I am hence recently re-resolving my initial resolution, which was, by the way, simply to re-prioritize meditation and health. And that re-resolving lead me to ponder the nature of what was happening.
I had in fact lapsed in the specific things I had committed to, and lapsed very quickly. I have the sense that the typical failure within the first month of New Year’s resolutions is often framed in that way. A person resolves to do something, they manage it for a week or two, then it falls by the wayside, and the resolution is broken and ended.

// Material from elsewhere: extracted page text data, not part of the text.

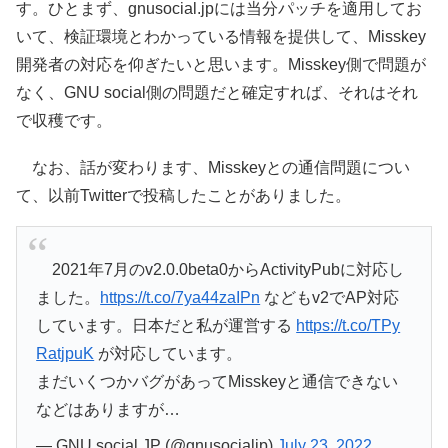
す。ひとまず、gnusocial.jpには当分パッチを適用してお
いて、検証環境とわかっている情報を提供して、Misskey
開発者の対応を仰ぎたいと思います。Misskey側で問題が
なく、GNU social側の問題だと確定すれば、それはそれ
で収穫です。
なお、話が変わります、Misskeyとの通信問題につい
て、以前Twitterで投稿したことがありました。
2021年7月のv2.0.0beta0からActivityPubに対応し
ました。
https://t.co/7ya44zaIPn
などもv2でAP対応
しています。日本だと私が運営する
https://t.co/TPy
RatjpuK
が対応しています。
まだいくつかバグがあってMisskeyと通信できない
などはありますが…
— GNU social JP (@gnusocialjp)
July 23, 2022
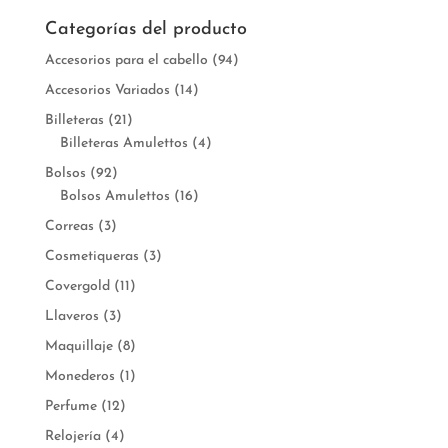
Categorías del producto
Accesorios para el cabello
(94)
Accesorios Variados
(14)
Billeteras
(21)
Billeteras Amulettos
(4)
Bolsos
(92)
Bolsos Amulettos
(16)
Correas
(3)
Cosmetiqueras
(3)
Covergold
(11)
Llaveros
(3)
Maquillaje
(8)
Monederos
(1)
Perfume
(12)
Relojería
(4)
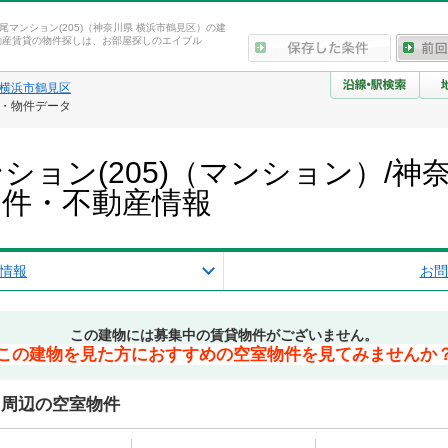
尾マンション(205)（神奈川県 横浜市鶴見区）の建
動産賃貸の物件探しは、お部屋探しのエイブル
横浜市鶴見区
報・物件データ
ション(205)（マンション）/神
物件・不動産情報
情報
お問
この建物には募集中の賃貸物件がございません。
この建物を見た方におすすめの空室物件を見てみませんか
)周辺の空室物件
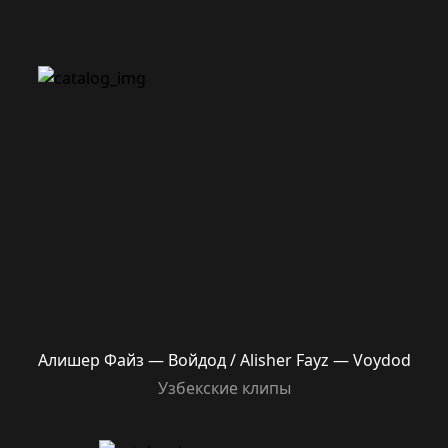
Алишер Файз — Войдод / Alisher Fayz — Voydod
Узбекские клипы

Yet in picking the resolution back up, it didn’t really feel like it had failed.
Maybe I had understood, even when making the resolution, that it would not be a simple change, immediate and consistent, but would likely be a process of lapsing and re-committing. And isn’t that realistic, and isn’t that how resolutions should be understood anyway?
The Meditative Process
It was reminding me of something else as well: The typical process of sitting and engaging in a simple mindfulness meditation, such as a mindfulness of breathing practice. You will know, if you’ve ever done this yourself, that although you resolve to maintain attention on the sensation of breathing throughout the time of the meditation, the mind will inevitably wander away from the breath. Most often, at least for many of us (myself included), it will begin attending to thoughts it generates, instead of the sensations of breathing. But this is understood to be part of the meditation.
The mind will wander away. Eventually you will notice this. You then gently but firmly bring attention back to the breath, and the process continues. In one sense, it is a kind of break and failure of the committed. In another sense, it is not a failure, provided one notices and recommits.
There is an underlying continuity of intention which persists through the lapse of attention, which amounts to a continuity of the resolution to attend to the breath. And yet that continuity also needs to be recreated through the renewal of the intention, the re-resolving of bring attention back and carrying on, despite the lapse, rather than giving up the practice or giving in to discouragement.
The Double Yes
I was also reminded of a certain theorist’s emphasis that any commitment always requires a second commitment. And a third, and a fourth, and so on. This is, by the way, the somewhat infamous thinker Jacques Derrida (if you’re ever looking for an easy read, look elsewhere, trust me). But I did like that point of his.
He called it the “yes, yes,” the double yes. An initial committing-to is only ever maintained by a second committing-to, and so on. And isn’t meditation just like this! Come to think of it, so is health, at least in the sense of looking after one’s health or committing to health.
Maybe resolutions are like this too. Maybe a resolution requires a second, re-resolving, and another, and another, and so on. And yes, maybe in some cases there can be no intervening lapse. But in other cases, lapses may simply be part of the natural process, provided the intention is re-committed to, rather than being given up. This creates a continuity of intention in the persistence of re-resolving, which at the same time is also a series of novel commitments or resolutions.
So let’s not think we’ve failed simply because a lapse has occurred and a recommitting is required. As Epictetus counseled his students, don’t resolve half-heartedly, but at the same time don’t give up if you lapse; always pick yourself up and get back to it, with renewed resolve.